▶ [Assignment]: Below are several entries. Transcribe exactly those lines that fall from the one with "modules (operate in non-ECC mode)" through the one with "ith GUI support", end lines included.

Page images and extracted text
-*-

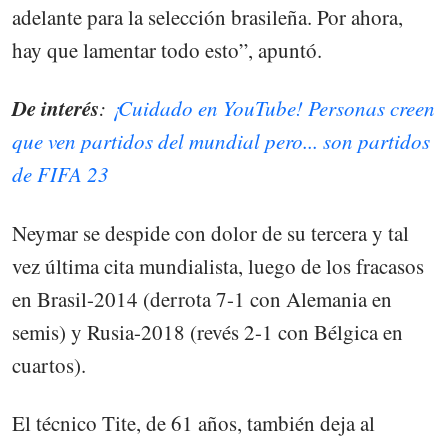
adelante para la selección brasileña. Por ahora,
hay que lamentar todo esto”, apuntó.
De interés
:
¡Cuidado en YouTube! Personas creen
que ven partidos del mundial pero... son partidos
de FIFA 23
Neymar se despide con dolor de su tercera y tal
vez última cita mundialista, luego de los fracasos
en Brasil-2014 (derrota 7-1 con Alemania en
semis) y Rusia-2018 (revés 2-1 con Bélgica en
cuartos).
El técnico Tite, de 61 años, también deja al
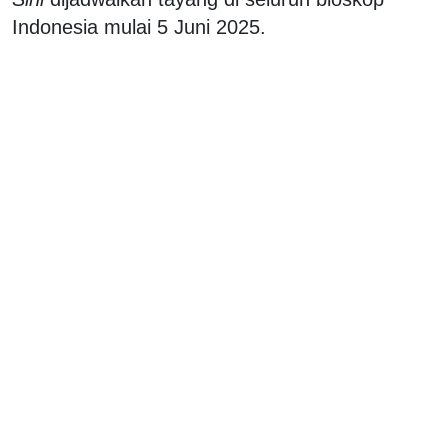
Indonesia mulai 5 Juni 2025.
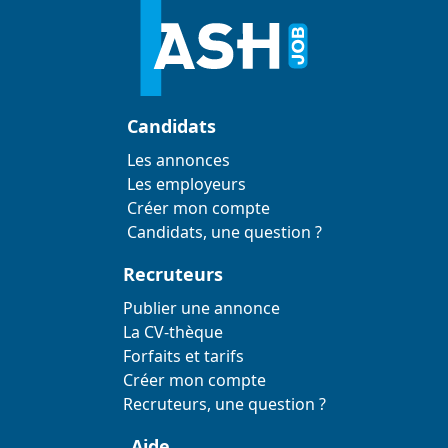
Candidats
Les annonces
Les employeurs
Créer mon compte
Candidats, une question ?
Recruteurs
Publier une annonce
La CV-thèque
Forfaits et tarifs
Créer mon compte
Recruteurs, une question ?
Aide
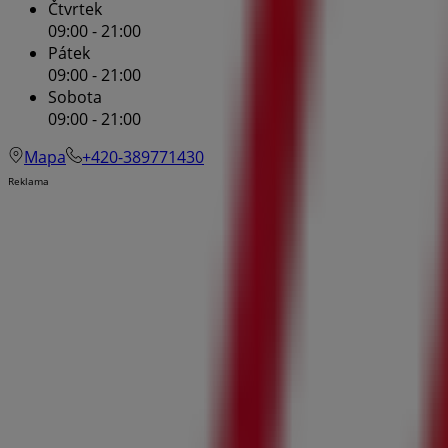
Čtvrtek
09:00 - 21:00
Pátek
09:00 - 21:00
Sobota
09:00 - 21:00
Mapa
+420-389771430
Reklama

-*-

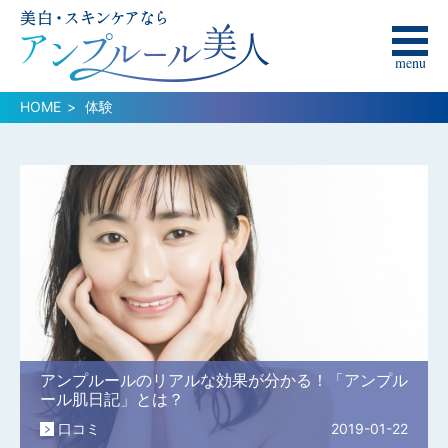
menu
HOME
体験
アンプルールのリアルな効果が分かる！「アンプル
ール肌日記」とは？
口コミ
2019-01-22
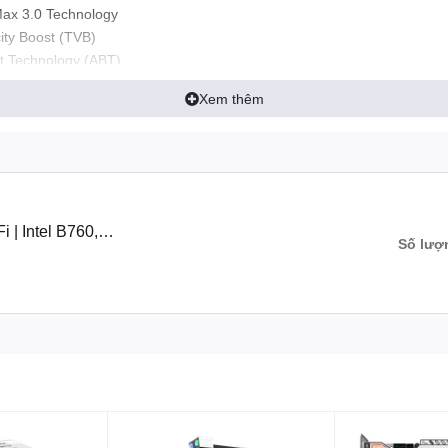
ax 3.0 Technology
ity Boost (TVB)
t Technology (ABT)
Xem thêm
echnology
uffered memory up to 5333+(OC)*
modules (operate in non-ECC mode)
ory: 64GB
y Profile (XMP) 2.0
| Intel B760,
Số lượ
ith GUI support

-*-

▶ [Exercise result]:
modules (operate in non-ECC mode)
ory: 64GB
y Profile (XMP) 2.0
| Intel B760,
Số lượ
ith GUI support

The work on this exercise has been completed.